I had the shoes all planned, you see. I was going to wear these because I thought they would provide an acceptable level of eccentricity to my outfit. Also, they are vegan shoes, which is commendable, without looking ridiculous and plasticky, which is remarkable, and they are a nice blue colour. I figures this would work nicely with my pale blue liberty wedding tie and my blue gingham pocketsquare, both of which I picked up on the overseas holiday. Blue ought to contrast nicely with my dark charcoal suit (that fits perfectly, I might add, Off-The-Rack, with no shoulder divots, a snug-buttoned fit that still features room to move, a length at which my fingers curl appropriately under the end, and my much-sought-after peak lapels). Blue is also something of a wedding colour, innit? Or is that just for the ladies? Either way, I have read that blue is a symbol of faithfulness, purity and loyalty, and there isn't anything wrong with that, even if it sounds a bit labrador-ish.

Anyway, despite my best intentions and brilliance, I left it too late and now the internet no longer seems to stock my size in that Fluevog shoe. Boo, internet! This has made me sad.

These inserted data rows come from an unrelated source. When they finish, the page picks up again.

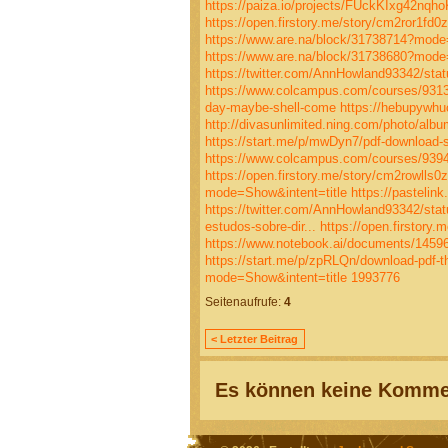
https://paiza.io/projects/FUckKIxg42n
https://open.firstory.me/story/cm2ror1f
https://www.are.na/block/31738714?mode
https://www.are.na/block/31738680?mode
https://twitter.com/AnnHowland93342/st
https://www.colcampus.com/courses/931
day-maybe-shell-come
https://hebupywhu
http://divasunlimited.ning.com/photo/alb
https://start.me/p/mwDyn7/pdf-download-s
https://www.colcampus.com/courses/93941/
https://open.firstory.me/story/cm2rowll
mode=Show&intent=title
https://pastelink
https://twitter.com/AnnHowland93342/st
estudos-sobre-dir...
https://open.firstor
https://www.notebook.ai/documents/1459
https://start.me/p/zpRLQn/download-pdf-the
mode=Show&intent=title
1993776
Seitenaufrufe:
4
< Letzter Beitrag
Es können keine Kommen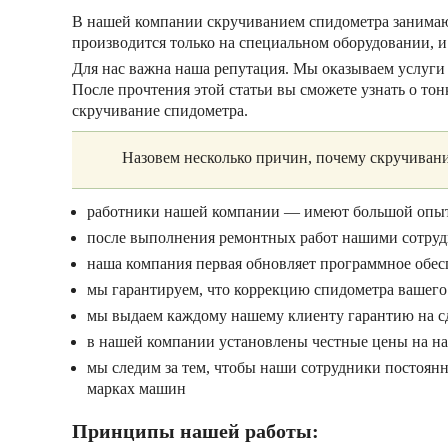
В нашей компании скручиванием спидометра занимаю
производится только на специальном оборудовании, и
Для нас важна наша репутация. Мы оказываем услуги 
После прочтения этой статьи вы сможете узнать о то
скручивание спидометра.
Назовем несколько причин, почему скручивани
работники нашей компании — имеют большой опыт в 
после выполнения ремонтных работ нашими сотрудн
наша компания первая обновляет программное обесп
мы гарантируем, что коррекцию спидометра вашего
мы выдаем каждому нашему клиенту гарантию на с
в нашей компании установлены честные цены на на
мы следим за тем, чтобы наши сотрудники постоян
марках машин
Принципы нашей работы: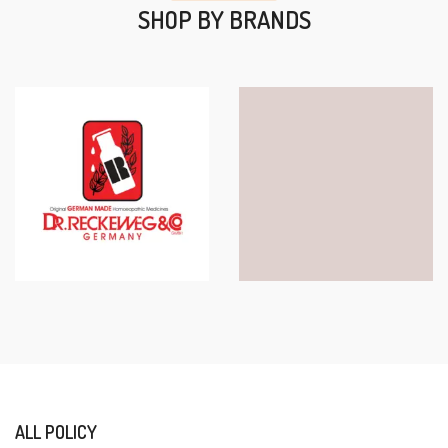
SHOP BY BRANDS
ALL POLICY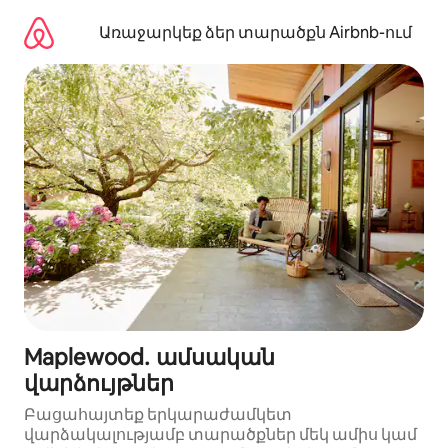
Անցնել
բովանդակությանը
Առաջարկեք ձեր տարածքն Airbnb-ում
Maplewood․ ամսական
վարձույթներ
Բացահայտեք երկարաժամկետ
վարձակալությամբ տարածքներ մեկ ամիս կամ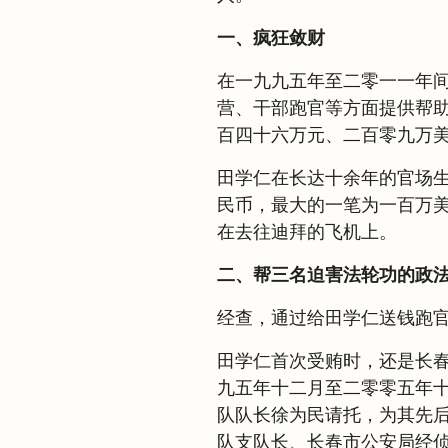
一、疯狂敛财
在一九九五年至二零一一年
营、干部跑官等方面提供帮
百四十六万元、二百零九万美元
田学仁在长达十余年的官场
民币，最大的一笔为一百万
在去往迪拜的飞机上。
二、帮三名迫害法轮功的政
经查，通过给田学仁送钱跑
田学仁首次受贿时，还是长
九五年十二月至二零零五年
队队长徐为民请托，为其先
队支队长、长春市公安局经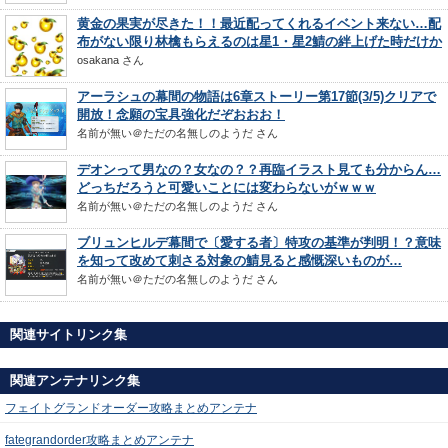
黄金の果実が尽きた！！最近配ってくれるイベント来ない…配
布がない限り林檎もらえるのは星1・星2鯖の絆上げた時だけか
osakana
さん
アーラシュの幕間の物語は6章ストーリー第17節(3/5)クリアで
開放！念願の宝具強化だぞおおお！
名前が無い＠ただの名無しのようだ
さん
デオンって男なの？女なの？？再臨イラスト見ても分からん…
どっちだろうと可愛いことには変わらないがｗｗｗ
名前が無い＠ただの名無しのようだ
さん
ブリュンヒルデ幕間で〔愛する者〕特攻の基準が判明！？意味
を知って改めて刺さる対象の鯖見ると感慨深いものが…
名前が無い＠ただの名無しのようだ
さん
関連サイトリンク集
関連アンテナリンク集
フェイトグランドオーダー攻略まとめアンテナ
fategrandorder攻略まとめアンテナ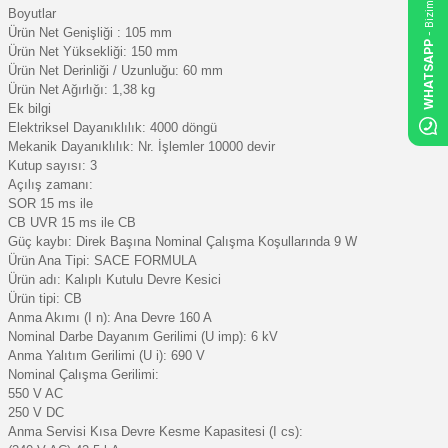
Boyutlar
Ürün Net Genişliği : 105 mm
WHATSAPP
Ürün Net Yüksekliği: 150 mm
Ürün Net Derinliği / Uzunluğu: 60 mm
Ürün Net Ağırlığı: 1,38 kg
Ek bilgi
Elektriksel Dayanıklılık: 4000 döngü
Mekanik Dayanıklılık: Nr. İşlemler 10000 devir
Kutup sayısı: 3
Açılış zamanı:
SOR 15 ms ile
CB UVR 15 ms ile CB
Güç kaybı: Direk Başına Nominal Çalışma Koşullarında 9 W
Ürün Ana Tipi: SACE FORMULA
Ürün adı: Kalıplı Kutulu Devre Kesici
Ürün tipi: CB
Anma Akımı (I n): Ana Devre 160 A
Nominal Darbe Dayanım Gerilimi (U imp): 6 kV
Anma Yalıtım Gerilimi (U i): 690 V
Nominal Çalışma Gerilimi:
550 V AC
250 V DC
Anma Servisi Kısa Devre Kesme Kapasitesi (I cs):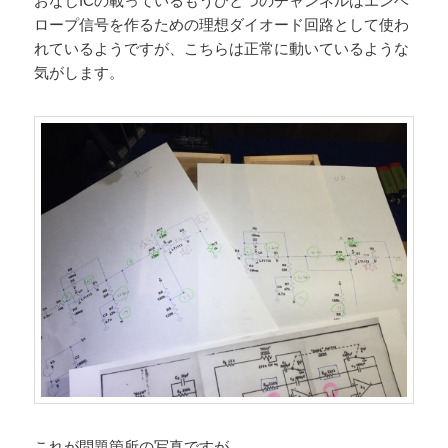
おなじICの載っているもうひとつのチャンネルはエンベ
ロープ信号を作るための理想ダイオード回路として使わ
れているようですが、こちらは正常に動いているような
気がします。
これが問題箇所の写真ですが、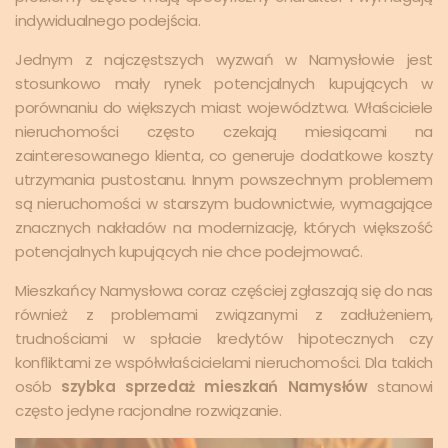
indywidualnego podejścia.
Jednym z najczęstszych wyzwań w Namysłowie jest
stosunkowo mały rynek potencjalnych kupujących w
porównaniu do większych miast województwa. Właściciele
nieruchomości często czekają miesiącami na
zainteresowanego klienta, co generuje dodatkowe koszty
utrzymania pustostanu. Innym powszechnym problemem
są nieruchomości w starszym budownictwie, wymagające
znacznych nakładów na modernizację, których większość
potencjalnych kupujących nie chce podejmować.
Mieszkańcy Namysłowa coraz częściej zgłaszają się do nas
również z problemami związanymi z zadłużeniem,
trudnościami w spłacie kredytów hipotecznych czy
konfliktami ze współwłaścicielami nieruchomości. Dla takich
osób
szybka sprzedaż mieszkań Namysłów
stanowi
często jedyne racjonalne rozwiązanie.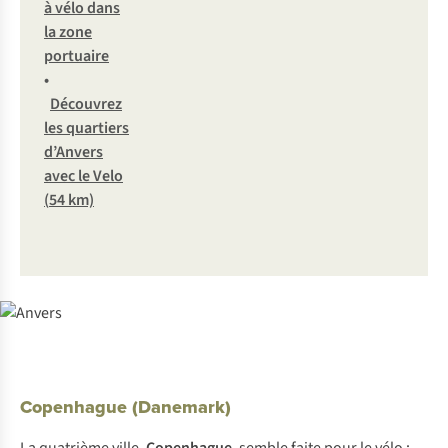
à
v
élo
d
ans
la
z
one
por
tuaire
•
Déc
ouvrez
l
es
qua
rtiers
d’
Anvers
a
vec
le
V
elo
(
54
k
m)
Copenhague (Danemark)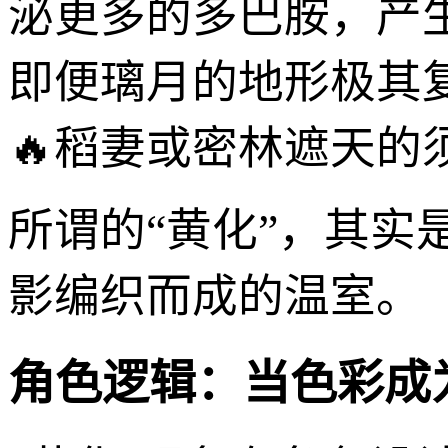
泌更多的多巴胺，产
即便璃月的地形极其
🔥稻妻或密林遮天的
所谓的“黄化”，其
影编织而成的温室。
角色逻辑：当色彩成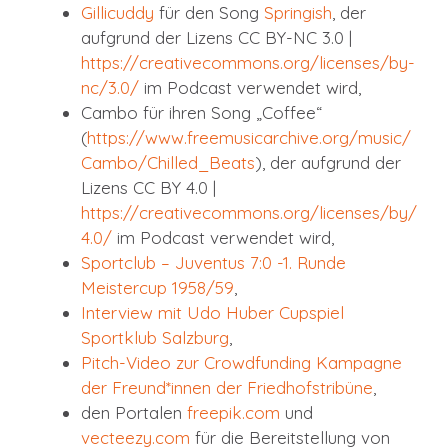
Gillicuddy
für den Song
Springish
, der
aufgrund der Lizens CC BY-NC 3.0 |
https://creativecommons.org/licenses/by-
nc/3.0/
im Podcast verwendet wird,
Cambo für ihren Song „Coffee“
(
https://www.freemusicarchive.org/music/
Cambo/Chilled_Beats
), der aufgrund der
Lizens CC BY 4.0 |
https://creativecommons.org/licenses/by/
4.0/
im Podcast verwendet wird,
Sportclub – Juventus 7:0 -1. Runde
Meistercup 1958/59
,
Interview mit Udo Huber Cupspiel
Sportklub Salzburg
,
Pitch-Video zur Crowdfunding Kampagne
der Freund*innen der Friedhofstribüne
,
den Portalen
freepik.com
und
vecteezy.com
für die Bereitstellung von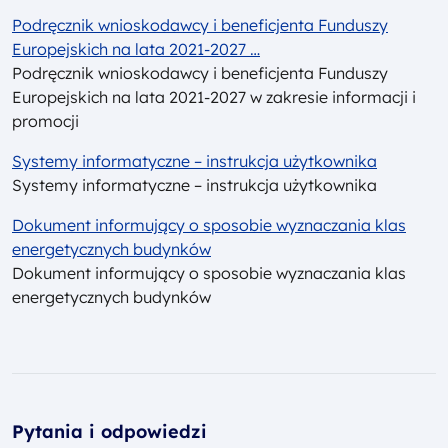
Podręcznik wnioskodawcy i beneficjenta Funduszy
Europejskich na lata 2021-2027 …
Podręcznik wnioskodawcy i beneficjenta Funduszy
Europejskich na lata 2021-2027 w zakresie informacji i
promocji
Systemy informatyczne – instrukcja użytkownika
Systemy informatyczne – instrukcja użytkownika
Dokument informujący o sposobie wyznaczania klas
energetycznych budynków
Dokument informujący o sposobie wyznaczania klas
energetycznych budynków
Pytania i odpowiedzi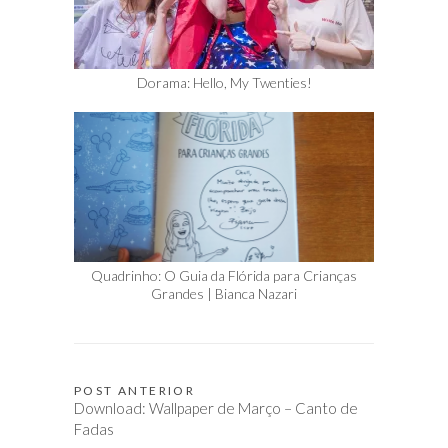
Dorama: Hello, My Twenties!
Quadrinho: O Guia da Flórida para Crianças
Grandes | Bianca Nazari
POST ANTERIOR
Navegação
Download: Wallpaper de Março – Canto de
de
Fadas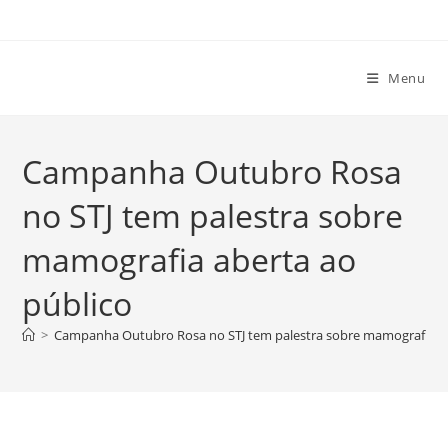
Ir
para
o
Menu
conteúdo
Campanha Outubro Rosa
no STJ tem palestra sobre
mamografia aberta ao
público
>
Campanha Outubro Rosa no STJ tem palestra sobre mamografia ab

(I'm also miffed that I missed my chance - by mere seconds -  to buy a Paul Smith grey waistcoat, at nearly 80% off [I had a thing for an additional 30% off already reduced prices] to go with my suit. It sold out when I clicked on 'add to cart'. Vicky thinks that a waistcoat will look dashing. I rather hope that I will look dashing without one. Sure they are awesome and I do appreciate how some consider them essential for formal attire, which I'm going for, and they are still the best place to keep one's fobwatch - but at what price awesome?)

So, I have been scouring the internet for new wedding shoes and, of course, not finding any that I like that come under 600 pounds, which, let's be reasonable, is a bit ridiculous for a pair of shoes on my salary, no matter how spectacular and handmade and wonderful they are, with or without a free shoe tree.

While searching, I have learned a lot. I now know the difference between oxfords and derbys (or balmorals and bluchers for the seppos*), and why the difference matters, and what a vamp is, outside of an orally-fixated teenager's maudlin love obsessions.

However, I am yet to buy anything. Also, I should clarify that although I have learned an awful lot about shoes for somebody who is neither rich or a cobbler, and have been staying up far too late shoe-searching on the intertubes instead of sleeping, I swear that I have not grown a vagina.

It's all just to look superb on my wedding. Come the 22nd of October, I'll be back to wearing No Sweat Ethletic sneakers most everywhere.

So, yeah, can anybody recommend a good pair of oxfords for a wedding? I'm thinking about the ones below, but it may be a bit too much Ben Sherman, which isn't my name, obvs.

*Vicky tells me that 'seppos' is offensive, though the internet, even conservapedia(!),  tells me that it can also be 'playfully admiring'. The truth, as usual, is probably somewhere in the middle,so please don't take any undeserved offence.